Erdoğan: Yarın bazı dedikodular başlayabilir
Cumhurbaşkanı Recep Tayyip Erdoğan Camiiler ve Din Görevlileri Haftası'nda konuştu. Erdoğan, "Şehitlerimizin kanlarını yerde bırakmayacağız" dedi.
Erdoğan: "Terörle mücadelemizi hiç aksatmadan kararlılıkla sürdürüyoruz, sürdüreceğiz. Şehitlerimizin, gazilerimizin kanlarını yerde bırakmayacağız."
Erdoğan'ın konuşmaları şöyle:
Bir yerlerde bir eksiğimiz var. 140 bin kişilik bir ordunun olduğu yerde, neden beklediğimiz neticeyi alamıyoruz. Öyleyse daha fazla çalışmamız lazım, daha fazla gayret etmemiz lazım.
Cuma hutbelerimizde günde 5 vakit namazlarımızla, bunun üzerinden düşünmemiz lazım. Acaba arkamda neden cemaat yok veya neden 2 kişi 3 kişi var da bir saf yok. Bunları düşünmemiz lazım. Rahmetli babam her akşam beni camiideki hocama gönderirdi.
Hanım hocalarım, bulundukları mahallelerin anneleriyle ilişkilerini geliştirmeleri lazım. Sadece ben hocayım maaşımı alayım, önümdeki kız öğrenciye ders vereyim mantığı yeterli değil. Aynı şekilde imam efendi müezzin efendi günde 5 kere kapıyı açıyım kapatıyım mantığında değil. Sadece Sultan Ahmet'in Kocatepe'nin, Millet Camii'nin kapısının açık olması yetmez. Bütün camiilerimizin kapılarının açık olmaları gerekir.
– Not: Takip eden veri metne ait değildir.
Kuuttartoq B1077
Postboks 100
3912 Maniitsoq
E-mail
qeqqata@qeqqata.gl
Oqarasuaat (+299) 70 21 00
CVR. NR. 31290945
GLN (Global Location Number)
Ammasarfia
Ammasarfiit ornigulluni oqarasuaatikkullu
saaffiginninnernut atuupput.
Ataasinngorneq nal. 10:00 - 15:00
Bu milletin er veya geç sığınacağı yer, camiilerimizdir.
Çocuklarımızın hanımlarımızın ayaklarını camiilere alıştıracağız. Yarın bazı dedikodular başlayabilir. Varsın başlasın bazı şeyleri göze alacağız. Eğer biz konuşmazsak çıkıyor başkaları konuşuyor. Meydan onlara kalıyor.
Camiilerimizin ahıra çevirildiği, satıldığı, kapısına zincir vurulduğu süreçlere şahit olduk.
Nasıl kökleriyle irtibatı kopan bir ağacın ayakta kalması mümkün değilse, medeniyet değerleriyle bağı zayıflayan bir milletinde varlığını sürdürmesi imkansızdır. Bu millet efendimize hürmeten ordusuna Mehmetçik ismi verecek kadar peygamber aşığı bir millettir. Şu hassasiyete bakın. Ve şimdi dünyanın hiçbir islam ülkesinde bu yok sadece bizde var. Bu şehit olanlar bizim mehmetçiklerimiz.
Biz Avrupa'dan Afrika'ya kadar cenk meydanlarını Allah Allah nidalarıyla inletmiş bir ecdanın torunlarıyız. Bu anlayışla şimdiye kadar ne içerden ne de dışardan namahrem ellerin inancımıza kastetmesine müsaade etmedik. En zor zamanlarda bile ezanımza bayrağımıza şehitlerimizin kanına sahip çıktık. Yeri geldi 1863 yılında Ebubekir efendi gibi bir alimi irşad için 10bin km ötedeki Güney Afrika'ya gönderdik. Şu ecdada bak.
Teknolojik imkanlar bir taraftan hayatımızı kolaylaştırırken diğer taraftan da insani ilişkilerimize zarar veriyor.
Şayet gençler yaşadıkları savrulmaların çözümünü camiilerde değil de başka yerde arıyorsa ortada yanlış giden bir şey vardır.